With the same grace as she ice skated until the age of 67, Charlotte moved from coast to coast in Canada with her mother, father, and brother, Jack. After living in several cities, her family moved to Halifax, Nova Scotia, Canada, where she played field hockey and graduated from Halifax Ladies College.
During World War II, she volunteered to go to England as a nurse’s aide with the Royal Canadian Red Cross. Though deaf in one ear, she passed the physical by “faking it” and found herself on a ship that took 13 days to arrive due to the threat of the German submarines. During the bombings in England, she was knocked out of her bed twice. When asked what she did, she replied, “I got back in bed.”
After the war, she worked for the Montreal Daily Star, where she became a stickler for good grammar. Her family had roots in Jacquet River, New Brunswick, Canada, which were shared with the McMillan family. In 1948, she married Thomas Harvey McMillan, administrator of the McMillan Hospital in Charleston, WV, where they raised their two children, Mardi McMillan, a real estate broker in Lewisburg, WV, and Andrew McMillan, a missionary in Medellin, Columbia.
Charlotte is also survived by her stepdaughter, Jean McMillan Hartley, retired LPN, in Crystal River, FL; daughter-in-law, Kathleen Brown McMillan; and sons-in-law, William T. Shiffer Jr. and Wilford Hartley.
She helped found the Charleston Figure Skating Club and became a figure skating judge. She would have continued skating beyond 67 years old, but the club closed, and so Charlotte took up tennis and played until the age of 84. She loved the movement and color of grace: ice skating, birds at her many feeders, good tennis, “all colors so long as they’re blue,” and the liturgy of the Episcopal Church, “just as long as they didn’t chant.”
After her husband died in 1991, she moved to The Colonnades in Charlottesville, VA, and then moved back “home” to Charleston and lived nine years at Edgewood Summit.

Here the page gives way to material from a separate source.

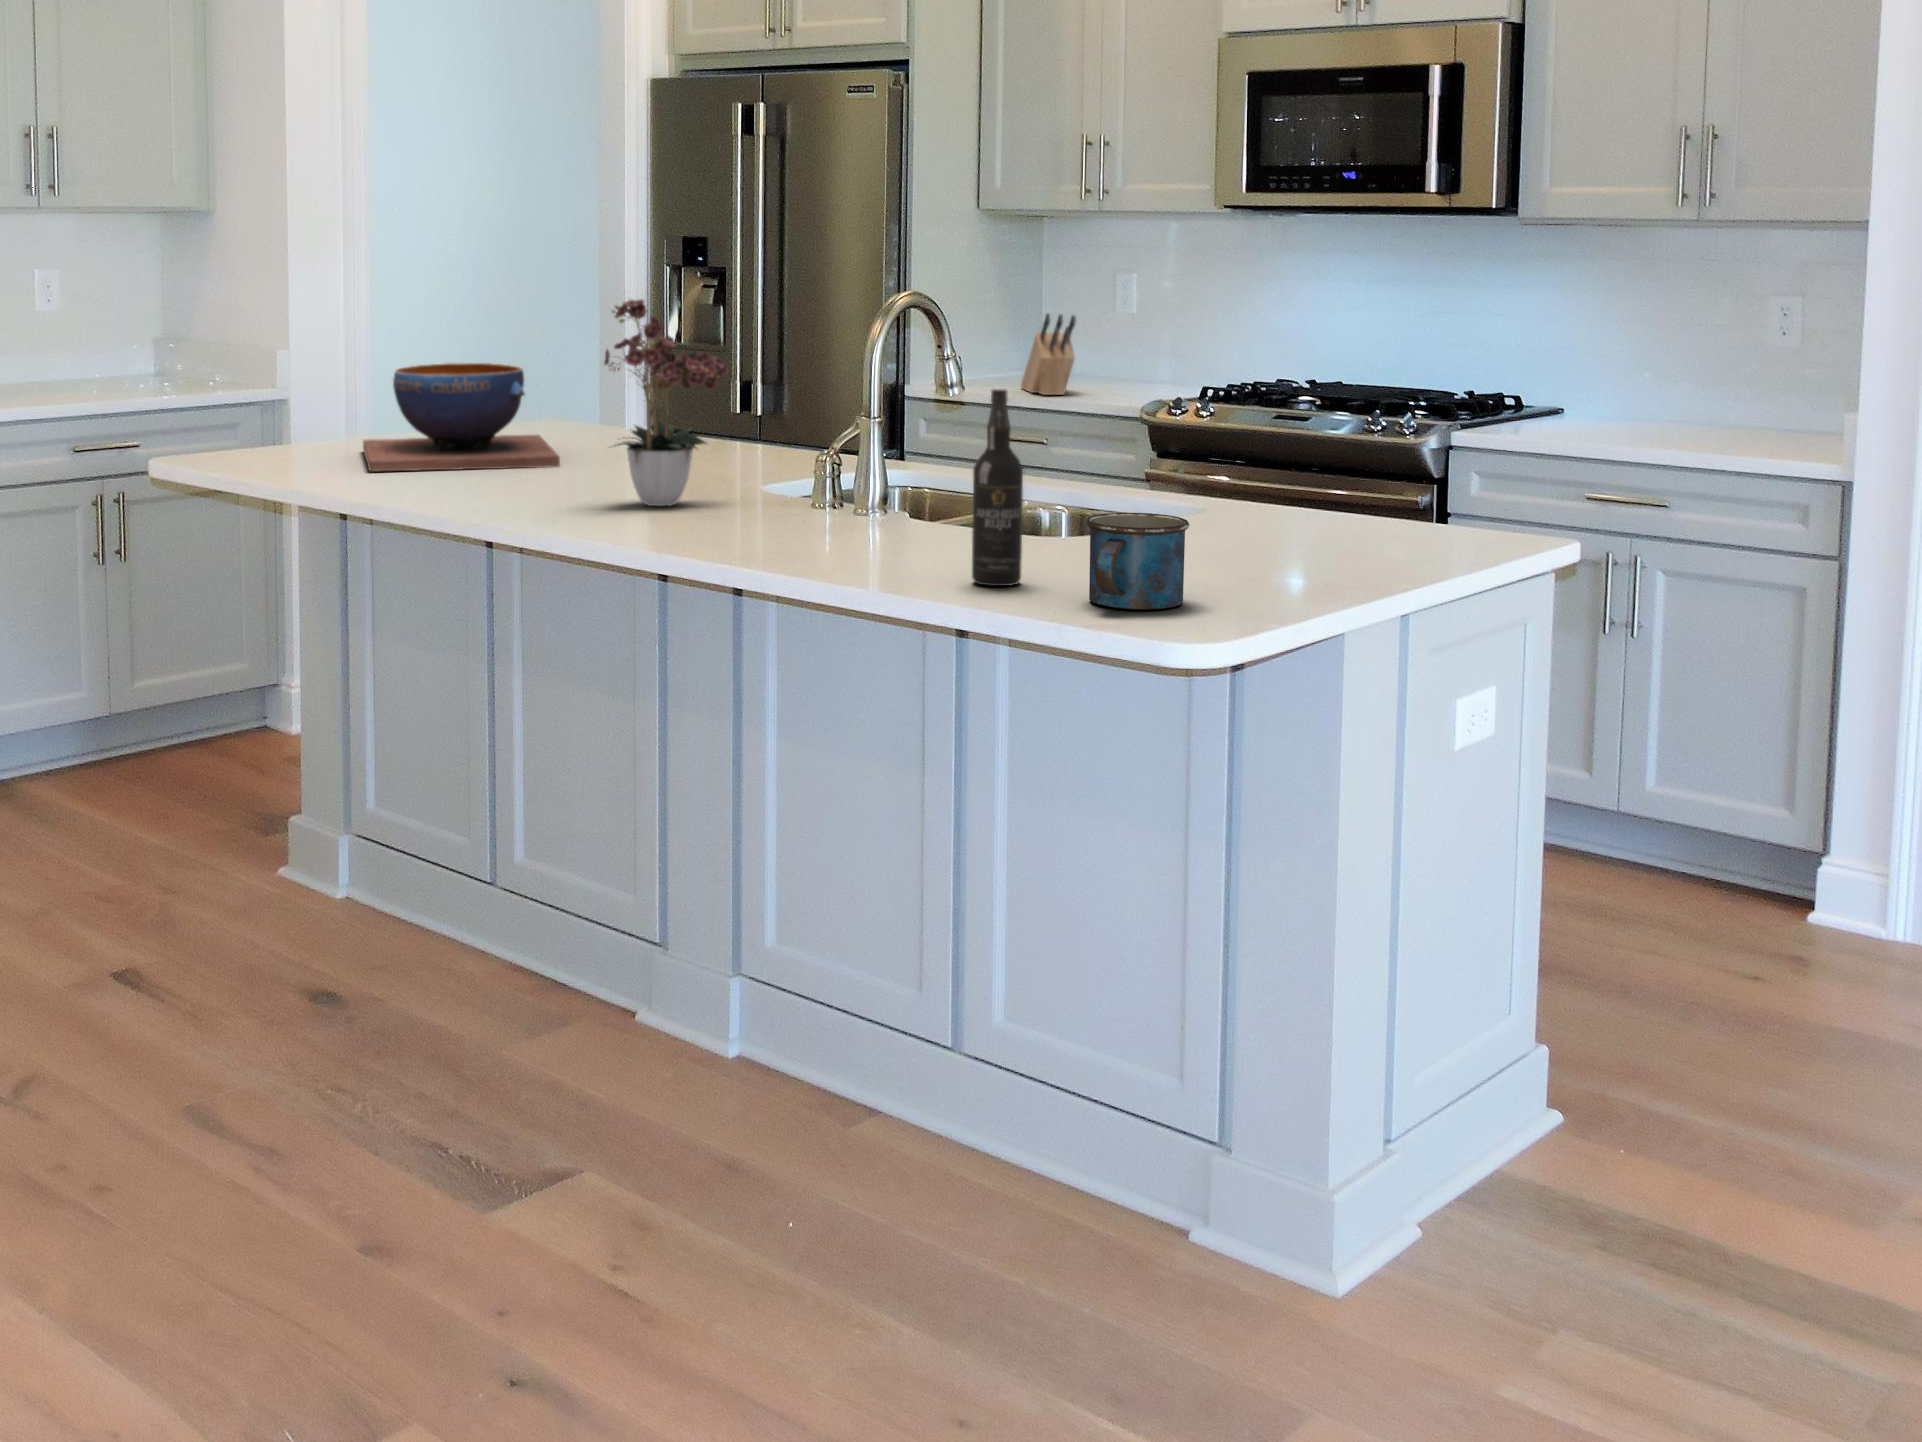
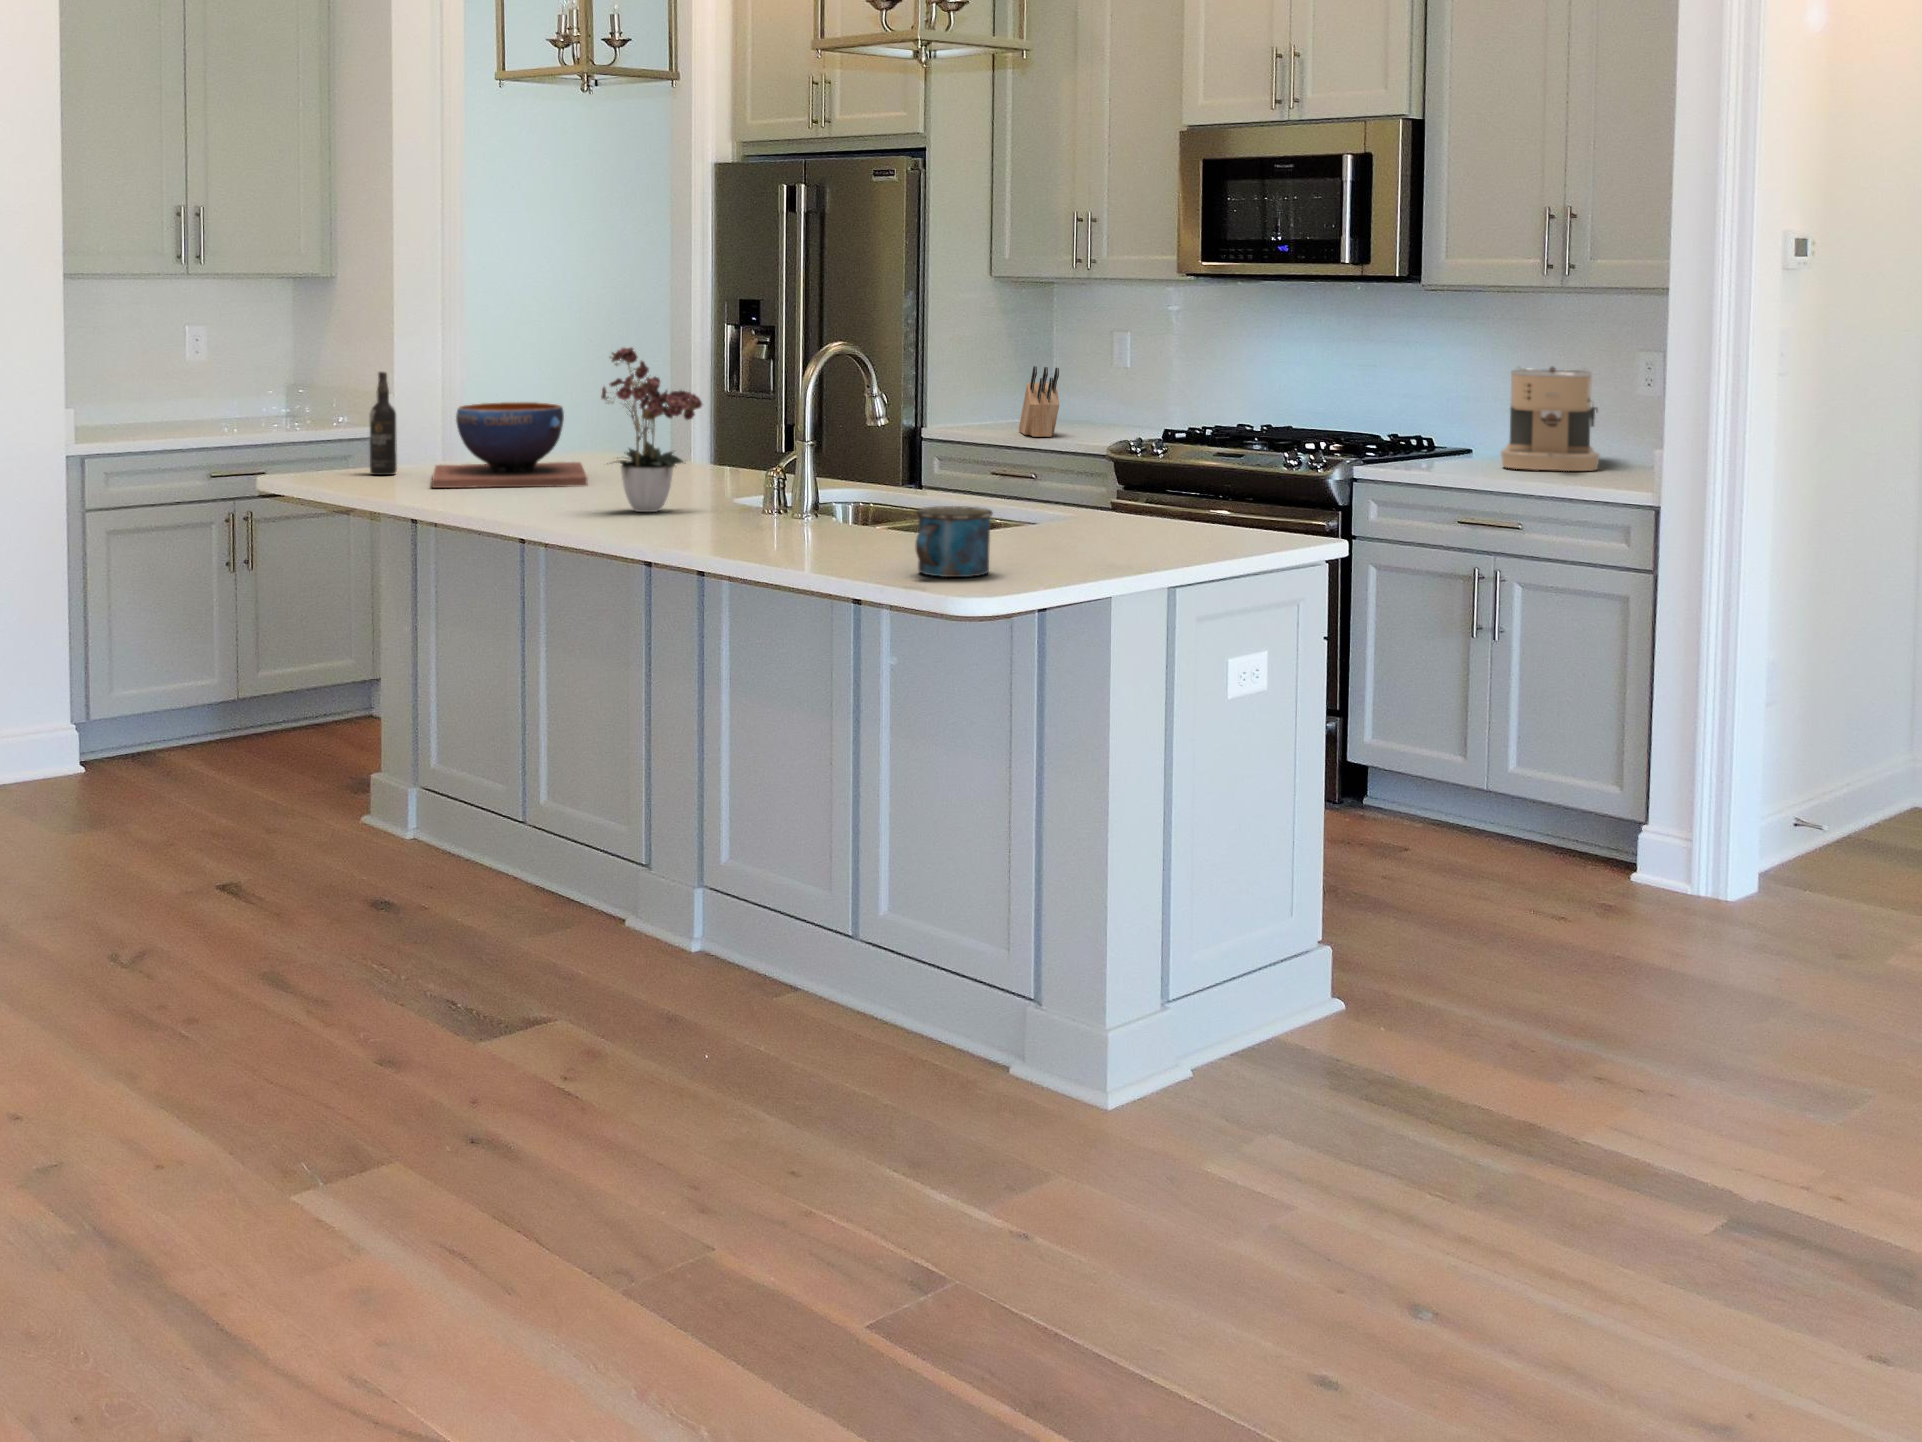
coffee maker: none [1624,315,1744,437] -> present [1501,367,1600,471]
wine bottle: present [972,388,1023,586] -> present [370,371,397,475]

She was an excellent mother, but seemed to be born to be a wonderful grandmother to Kelleigh McMillan of Twisp, WA, and Andrew Michael and Christian McMillan of Medelin, Columbia, and great-grandmother to Lazo and Stella, also of Twisp.
She died in Lewisburg at the Peyton Hospice House on Monday, August 25, 2014, surrounded by family, gliding into Christ.
A celebration of Charlotte’s life, which will include Holy Communion, will be held Wednesday, August 27, at 7 PM at St. Thomas Episcopal Church in White Sulphur Springs, WV.
In lieu of flowers, donations may be made to the Peyton Hospice House.